'''

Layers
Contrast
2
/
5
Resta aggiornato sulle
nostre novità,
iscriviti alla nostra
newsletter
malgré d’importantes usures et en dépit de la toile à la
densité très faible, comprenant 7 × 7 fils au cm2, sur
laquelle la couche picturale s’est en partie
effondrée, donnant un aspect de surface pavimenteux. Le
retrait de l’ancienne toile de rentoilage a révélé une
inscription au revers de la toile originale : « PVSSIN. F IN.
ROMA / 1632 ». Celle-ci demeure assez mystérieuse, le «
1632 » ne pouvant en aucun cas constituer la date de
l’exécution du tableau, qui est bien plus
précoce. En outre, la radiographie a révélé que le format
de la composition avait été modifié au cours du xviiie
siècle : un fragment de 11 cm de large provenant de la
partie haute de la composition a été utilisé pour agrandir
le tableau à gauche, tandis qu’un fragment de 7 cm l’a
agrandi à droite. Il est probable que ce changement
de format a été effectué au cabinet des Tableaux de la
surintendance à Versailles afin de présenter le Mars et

'''

Brief: Once you have read the records above, output each of them verbatim.

Task output:
Layers
Contrast
2
/
5
Resta aggiornato sulle
nostre novità,
iscriviti alla nostra
newsletter
malgré d’importantes usures et en dépit de la toile à la
densité très faible, comprenant 7 × 7 fils au cm2, sur
laquelle la couche picturale s’est en partie
effondrée, donnant un aspect de surface pavimenteux. Le
retrait de l’ancienne toile de rentoilage a révélé une
inscription au revers de la toile originale : « PVSSIN. F IN.
ROMA / 1632 ». Celle-ci demeure assez mystérieuse, le «
1632 » ne pouvant en aucun cas constituer la date de
l’exécution du tableau, qui est bien plus
précoce. En outre, la radiographie a révélé que le format
de la composition avait été modifié au cours du xviiie
siècle : un fragment de 11 cm de large provenant de la
partie haute de la composition a été utilisé pour agrandir
le tableau à gauche, tandis qu’un fragment de 7 cm l’a
agrandi à droite. Il est probable que ce changement
de format a été effectué au cabinet des Tableaux de la
surintendance à Versailles afin de présenter le Mars et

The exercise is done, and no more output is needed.